MADISON - When the Wisconsin athletic department announced the eight early enrollees in mid-January, it garnered much excitement because it meant some of the class’ top prospects were finally in the fold. It also meant that junior college transfer Serge Trezy, a 2014 commit, was finally cleared to start participating with the Badgers after having to delay his enrollment by a year.
But for the fans that follow recruiting a little more closely, it also signified the signing of 6-1 linebacker Ty DeForest from nearby Marshall High School, who decided to walk-on for Wisconsin. Normally fans don’t get too excited or talk a lot about the walk-ons who sign with a program, but DeForest has jumped right into the mix in the middle of the Badgers’ defense.
DeForest, who comes from a school of about 400 kids, has demonstrated versatility on the football field by being able to make an impact in all three phases of the game. DeForest did have scholarship offers from Illinois State, Western Illinois and Southern Illinois, all FCS schools, but playing for the home state school was too hard for him to pass up.
“It was a tough at the beginning because I had scholarships elsewhere, so I didn’t have to worry about anything,” DeForest said. “But growing up in Wisconsin, it wasn’t a hard decision for me to decide to chase my dream of playing for Wisconsin and wearing the Badger uniform.”
While playing quarterback, running back, kicker, punter and handling both punt and kick return duties, DeForest excelled at linebacker, the position he’s been working at for UW. DeForest, a three-time Capitol South Conference Defensive Player of the Year, is entering Wisconsin at the right time before the other scholarship linebackers arrive in Madison.
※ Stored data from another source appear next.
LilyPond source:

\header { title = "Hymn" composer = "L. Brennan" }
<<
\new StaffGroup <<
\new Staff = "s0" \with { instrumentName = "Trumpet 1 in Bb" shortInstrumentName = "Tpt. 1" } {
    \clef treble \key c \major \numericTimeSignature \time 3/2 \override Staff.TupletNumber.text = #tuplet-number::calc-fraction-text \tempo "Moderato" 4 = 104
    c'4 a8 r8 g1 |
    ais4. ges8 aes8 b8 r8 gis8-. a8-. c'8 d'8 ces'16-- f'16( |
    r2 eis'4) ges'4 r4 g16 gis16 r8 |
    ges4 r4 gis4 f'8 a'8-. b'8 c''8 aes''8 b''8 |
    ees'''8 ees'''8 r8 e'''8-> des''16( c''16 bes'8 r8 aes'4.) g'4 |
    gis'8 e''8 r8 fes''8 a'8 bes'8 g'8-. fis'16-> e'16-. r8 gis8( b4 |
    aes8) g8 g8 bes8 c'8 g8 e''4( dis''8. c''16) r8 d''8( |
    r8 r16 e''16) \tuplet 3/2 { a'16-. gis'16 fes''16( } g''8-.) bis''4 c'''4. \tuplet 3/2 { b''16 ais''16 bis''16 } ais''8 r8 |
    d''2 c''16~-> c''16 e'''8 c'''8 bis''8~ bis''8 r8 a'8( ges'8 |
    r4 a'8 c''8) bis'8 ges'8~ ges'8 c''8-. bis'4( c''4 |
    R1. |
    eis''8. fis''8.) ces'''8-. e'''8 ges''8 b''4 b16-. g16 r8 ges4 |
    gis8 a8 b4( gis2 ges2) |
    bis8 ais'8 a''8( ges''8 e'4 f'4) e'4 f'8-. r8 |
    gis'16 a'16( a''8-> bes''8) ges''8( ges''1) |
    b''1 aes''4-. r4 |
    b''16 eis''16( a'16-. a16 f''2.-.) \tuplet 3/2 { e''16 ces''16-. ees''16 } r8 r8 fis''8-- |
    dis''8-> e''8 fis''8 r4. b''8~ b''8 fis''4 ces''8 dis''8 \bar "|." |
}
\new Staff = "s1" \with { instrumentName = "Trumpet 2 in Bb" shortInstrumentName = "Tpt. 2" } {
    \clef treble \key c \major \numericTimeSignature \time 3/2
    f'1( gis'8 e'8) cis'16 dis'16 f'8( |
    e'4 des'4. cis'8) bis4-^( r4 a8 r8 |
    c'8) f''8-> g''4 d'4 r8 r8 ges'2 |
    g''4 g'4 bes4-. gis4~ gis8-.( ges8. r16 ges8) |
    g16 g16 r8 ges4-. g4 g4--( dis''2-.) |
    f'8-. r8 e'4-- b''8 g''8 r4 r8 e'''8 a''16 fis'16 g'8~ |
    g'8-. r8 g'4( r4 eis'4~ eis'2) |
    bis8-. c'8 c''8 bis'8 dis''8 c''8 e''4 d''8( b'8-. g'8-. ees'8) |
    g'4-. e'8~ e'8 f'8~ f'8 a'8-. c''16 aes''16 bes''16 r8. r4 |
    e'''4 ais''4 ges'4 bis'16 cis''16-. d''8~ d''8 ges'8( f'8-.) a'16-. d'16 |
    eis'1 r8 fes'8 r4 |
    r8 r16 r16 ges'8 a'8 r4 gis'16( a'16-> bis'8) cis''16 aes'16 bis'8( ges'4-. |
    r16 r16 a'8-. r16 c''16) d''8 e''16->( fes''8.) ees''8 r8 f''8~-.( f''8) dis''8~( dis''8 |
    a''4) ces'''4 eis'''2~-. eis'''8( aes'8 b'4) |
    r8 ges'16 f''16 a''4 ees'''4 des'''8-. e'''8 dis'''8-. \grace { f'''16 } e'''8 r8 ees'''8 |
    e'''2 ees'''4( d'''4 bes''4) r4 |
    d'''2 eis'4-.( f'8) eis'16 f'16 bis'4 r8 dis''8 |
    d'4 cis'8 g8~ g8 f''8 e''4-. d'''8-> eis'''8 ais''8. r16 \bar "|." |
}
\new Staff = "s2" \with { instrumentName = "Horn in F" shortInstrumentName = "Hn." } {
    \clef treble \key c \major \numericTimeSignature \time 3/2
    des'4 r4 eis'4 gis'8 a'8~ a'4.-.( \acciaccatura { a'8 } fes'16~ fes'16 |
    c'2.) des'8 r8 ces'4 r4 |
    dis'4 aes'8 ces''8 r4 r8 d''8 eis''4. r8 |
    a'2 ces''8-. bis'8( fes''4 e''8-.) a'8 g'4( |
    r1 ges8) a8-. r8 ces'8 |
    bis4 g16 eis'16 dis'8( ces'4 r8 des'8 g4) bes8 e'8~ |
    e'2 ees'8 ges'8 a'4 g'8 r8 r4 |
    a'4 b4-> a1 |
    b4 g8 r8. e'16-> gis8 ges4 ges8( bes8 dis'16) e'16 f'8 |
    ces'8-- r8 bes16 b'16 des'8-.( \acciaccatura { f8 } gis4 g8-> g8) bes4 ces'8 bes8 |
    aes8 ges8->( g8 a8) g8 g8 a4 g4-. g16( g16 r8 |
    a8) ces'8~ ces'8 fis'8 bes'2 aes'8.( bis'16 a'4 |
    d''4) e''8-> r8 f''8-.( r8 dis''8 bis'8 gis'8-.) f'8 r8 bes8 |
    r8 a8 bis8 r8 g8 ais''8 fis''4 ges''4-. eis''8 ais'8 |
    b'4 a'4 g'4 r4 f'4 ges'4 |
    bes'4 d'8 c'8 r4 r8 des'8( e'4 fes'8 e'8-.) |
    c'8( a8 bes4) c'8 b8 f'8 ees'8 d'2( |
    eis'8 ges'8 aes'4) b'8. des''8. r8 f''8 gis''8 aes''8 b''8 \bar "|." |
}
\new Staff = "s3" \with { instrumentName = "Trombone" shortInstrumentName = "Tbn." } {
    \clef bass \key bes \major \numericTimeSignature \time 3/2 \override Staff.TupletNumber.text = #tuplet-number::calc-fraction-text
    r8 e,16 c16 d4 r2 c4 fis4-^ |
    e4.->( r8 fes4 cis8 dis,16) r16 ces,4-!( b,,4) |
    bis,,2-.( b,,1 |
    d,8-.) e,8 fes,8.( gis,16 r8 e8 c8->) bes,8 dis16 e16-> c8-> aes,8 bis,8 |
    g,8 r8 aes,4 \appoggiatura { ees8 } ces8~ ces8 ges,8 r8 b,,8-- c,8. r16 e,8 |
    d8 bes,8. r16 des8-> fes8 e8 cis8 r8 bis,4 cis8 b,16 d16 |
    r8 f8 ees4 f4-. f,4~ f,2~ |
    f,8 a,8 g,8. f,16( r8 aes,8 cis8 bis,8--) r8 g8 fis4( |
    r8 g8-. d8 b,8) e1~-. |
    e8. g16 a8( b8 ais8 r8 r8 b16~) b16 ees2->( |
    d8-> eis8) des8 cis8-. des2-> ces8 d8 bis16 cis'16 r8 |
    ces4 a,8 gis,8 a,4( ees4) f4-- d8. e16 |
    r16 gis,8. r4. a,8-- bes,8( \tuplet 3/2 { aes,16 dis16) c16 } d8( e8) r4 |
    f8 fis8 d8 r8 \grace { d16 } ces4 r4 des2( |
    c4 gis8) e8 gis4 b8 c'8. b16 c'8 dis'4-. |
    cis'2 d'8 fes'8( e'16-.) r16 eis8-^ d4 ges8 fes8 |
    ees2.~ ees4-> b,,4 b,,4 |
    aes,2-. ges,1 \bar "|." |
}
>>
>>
Not only are the Badgers projected to go through three different installs of the defense, Wisconsin lost seven linebackers from last season, meaning the reps he’ll receive will help him get a jump on some of his classmates.
“I know there will be a chance for me to show what I can do at the linebacker position,” DeForest said. “The reps I’ll receive (this) spring will be invaluable. I just have to be able to make the most of the reps that I get. It will be all mental preparation. I know I’ll be able to go out and play, that isn’t a concern, but being able to mentally prepare will be a challenge.”
DeForest made his Wisconsin commitment just days after former head coach Gary Andersen resigned to take the coaching job at Oregon State. No coach in place didn’t bother DeForest since he had the confidence that Athletic Director Barry Alvarez was going to find the right man for the job.
“I was excited when Paul Chryst was announced as the head coach, but I knew Alvarez would make a good decision to help protect the legacy and continue to build the brand that is Wisconsin football,” DeForest said. “Obviously he did when he hired Chryst. Chryst understands Wisconsin football and what it takes to win here, and I’m excited to be able to play for him.”